Of course, tokens will help here. I could also put a special attribute
into each session and check this attribute in each action. But there are
two points I don't like here.
* There must be at least one action where I create this attribute. And at
least in this action I do not know, if I have a new session or a re-
created one. To make the problem worse we do not require the user to log
in. So we have no special login page we could use for this purpose.
Basically the user may visit almost any page first.
* I have to check for this attribute in *every* action and on *every* JSP
page. This could be done by creating my own Action base class, of course,
but somehow I don't like the idea (however I can't say why :-) ).

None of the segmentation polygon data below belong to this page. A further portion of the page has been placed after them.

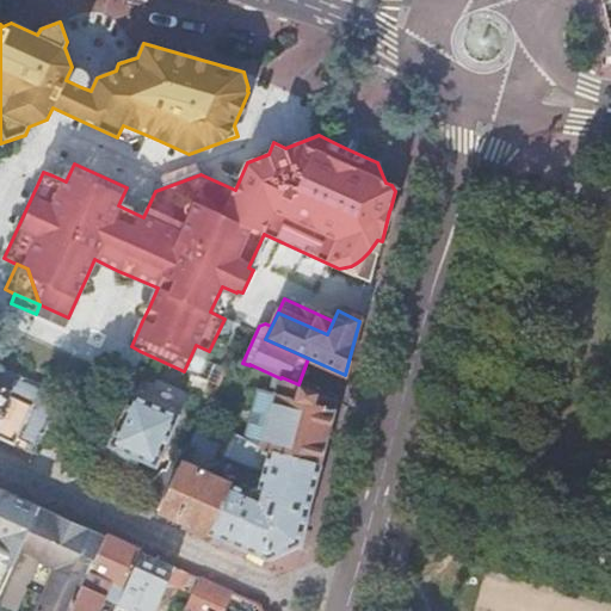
[(0,440),(12,446),(17,436),(29,440),(26,444),(28,444),(24,451),(34,456),(57,401),(53,399),(55,393),(0,368),(0,440)]
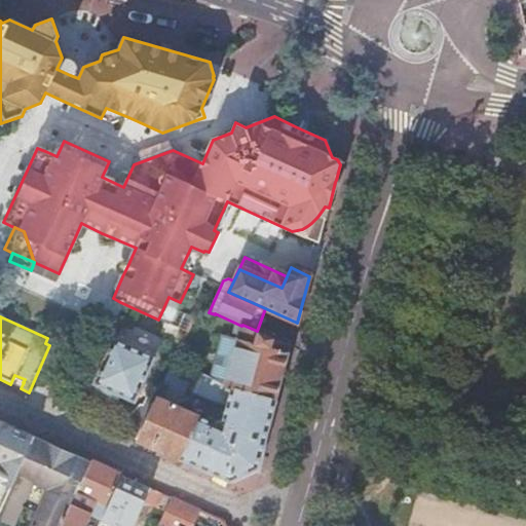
[(289,352),(291,345),(277,342),(255,336),(257,331),(242,325),(241,326),(240,332),(238,339),(237,339),(224,387),(276,402),(284,375),(288,362),(290,352),(289,352)]
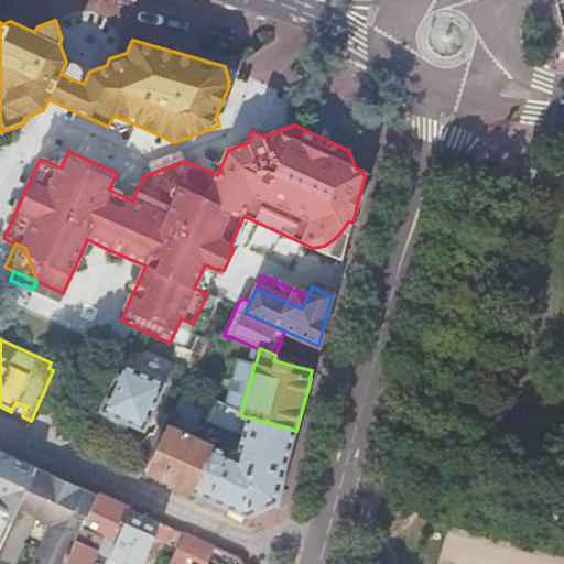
[(118,370),(108,366),(90,407),(101,411),(100,413),(144,433),(165,384),(120,365),(118,370)]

I don't really know how to solve the problem with the JSPs. I would have
created a special tag that checks if the session is new or not. This is
bad but seems to be the only solution. Besides, I would never call JSPs
directly, but some people might want (or have) to do this.
I didn't know that Servlet 2.3 will solve these problems, but what can
we do until then?
andreas
> -----Original Message-----
> From: Jonathan Asbell [mailto:[EMAIL PROTECTED]]
> Sent: Tuesday, June 12, 2001 6:07 AM
> To: Craig R. McClanahan; [EMAIL PROTECTED]
> Subject: Re: Handling session timeouts
>
>
> No Craig. If his session times out, it will loose the token
> in the session.
> Thus the page will not submit because the token in the
> session will not
> match the one in the hidden field.